In a lean economy, it can be a challenge to grow your company. Innovation and a strong business strategy become more important than ever to identify new ways to reach consumers as well as encourage employee productivity. Often, this means conventional or traditional strategies and wisdom must be tweaked.
Building a Qualified, Successful Team of Employees
In a time of slow economic growth, you may not have the desire or the funds to hire many employees. Dennis Lockhart, president of the Federal Reserve Bank of Atlanta, recently told Bloomberg Businessweek1 that the high unemployment rate may be more affected by the reluctance of employers to bring in new workers than by payroll reductions.
In most cases, the traditional considerations when evaluating a potential candidate include qualifications and the ability of the candidate to “work well” with the current team of employees. But Stephen Shapiro, author of “Best Practices Are Stupid: 40 Ways to Out-Innovate the Competition,” told CNNMoney2 that hiring people who “don’t fit the existing mold”—or even people you don’t like—can result in a better team with fresher ideas.
Shapiro believes that teams of individuals who have varying backgrounds, personalities, standards, and goals are teams that are more likely to engage in healthy conversations and debates. This can foster new ideas on everything from saving money to streamlining processes in the company to generating marketing ideas.
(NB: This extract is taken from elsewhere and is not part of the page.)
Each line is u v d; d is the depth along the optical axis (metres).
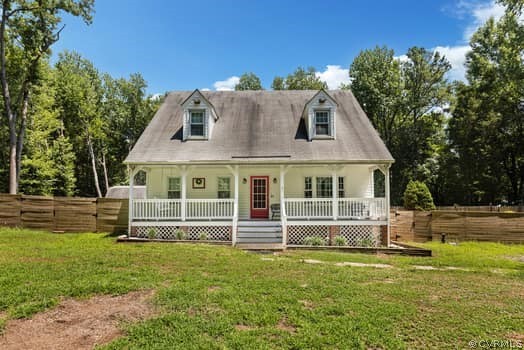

Shapiro’s belief in the importance of diversity is corroborated by a 2011 Forbes Insights study,3 which found that “a majority of respondents agreed that diversity is crucial to encouraging different perspectives and ideas that foster innovation.”
Once you have a strong team of employees in place, it’s crucial to properly motivate them.
According to an excerpt from the book, “How Full Is Your Bucket,”4 The concepts of ‘recognition’ and ‘praise’ … are two critical components for creating positive emotions in organizations.”
Also, ask your employees to submit ideas for improving your business. This practice can pay off big time, especially when you make it easy for all employees to contribute innovative suggestions. An October 2011 article in The Wall Street Journal4 showcased some examples of companies that effectively generated employee input.